How Obama Created a Monster

There is an old philosophical puzzle that asks the following: If you begin to replace the parts of your car, one by one, until no original parts remain, is it still the same car? If not, at what point did the change occur?

It’s an interesting thought experiment that has a surprising amount of relevance with respect to the Affordable Care Act. Despite the repeated insistence by its defenders that ObamaCare is “the law of the land,” the president has shown that the law can be a remarkably plastic thing. Using only his executive authority, President Obama has repeatedly altered and delayed the law that bears his name until it has become all but unrecognizable.

Far from the monolithic savior of the American health-care system it was touted as being, ObamaCare has become akin to Frankenstein’s monster, a thing of shreds and patches, cobbled awkwardly together in a futile attempt to micromanage one of the most complex systems in existence.

The employer mandate, enrollment deadlines, website deadlines, and security deadlines have all been missed or extended. At this point, basically the only parts of the law that remain intact are the individual mandate, tax increases, and the insurance company “risk corridors”—fancy terminology for what essentially amounts to a bailout for big insurers.

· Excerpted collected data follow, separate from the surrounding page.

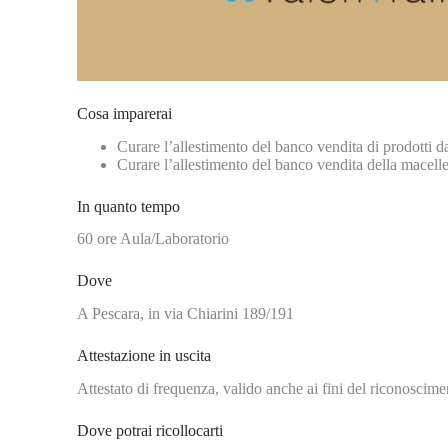
Cosa imparerai
Curare l’allestimento del banco vendita di prodotti d
Curare l’allestimento del banco vendita della macelleri
In quanto tempo
60 ore Aula/Laboratorio
Dove
A Pescara, in via Chiarini 189/191
Attestazione in uscita
Attestato di frequenza, valido anche ai fini del riconoscimen
Dove potrai ricollocarti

The president has also extended his “if you like your plan you can keep it” provision, hastily enacted in response to the immense backlash to what Politifact called 2013’s Lie of the Year. Due to the restrictive requirements ObamaCare places on insurers compelling them to cover non-essential and often inappropriate procedures, an awful lot of people are receiving cancellation notices in the mail in spite of the president’s promises. By postponing these requirements, Obama is not addressing the fundamental problems with the law, but simply pushing the pain back to a time when it will be more politically convenient.

It is no coincidence that the implementation of all of the law’s most visible and unpopular provisions now fall after the November elections. With mounting fears that the Republicans might take back the Senate, the Obama administration is taking extraordinary measures to shield Democrats from anything that might make them look bad. And by acting on his own authority rather than going through the proper legislative channels, Obama displays both a disrespect for Congress and an inability to function as an effective leader, both qualities which are unbecoming in a sitting president.

It speaks volumes that the president regards his own signature legislative accomplishment as something for Democrats to distance themselves from. It should be remembered that the law was originally passed without a single Republican vote, so sure were its architects that it was the right thing for Americans. One can’t help but wonder where that confidence has gone now that actual elections are on the line.

Of course, not everyone is happy about these repeated delays either. Insurers are complaining that the high levels of uncertainty in the law are making it difficult for them to do their jobs, a problem which will ultimately be borne by policyholders as companies pass on the administrative costs of compliance. If we’re going to delay pieces of the law—rather than repealing the whole thing as we should—it would make more sense to focus on the individual mandate, the unjust, unprecedented requirement for people to purchase a privately sold product or else face a penalty.

The president is behaving like a mad doctor, hacking the law apart and frantically trying to sew it back together to protect his Democratic allies at the expense of the American people. But like the ill-fated Victor Frankenstein of Shelley’s novel, he may find that his creation has grown beyond his control, pursuing him, and his allies in the Senate, relentlessly towards the icy wastes of a rapidly approaching November.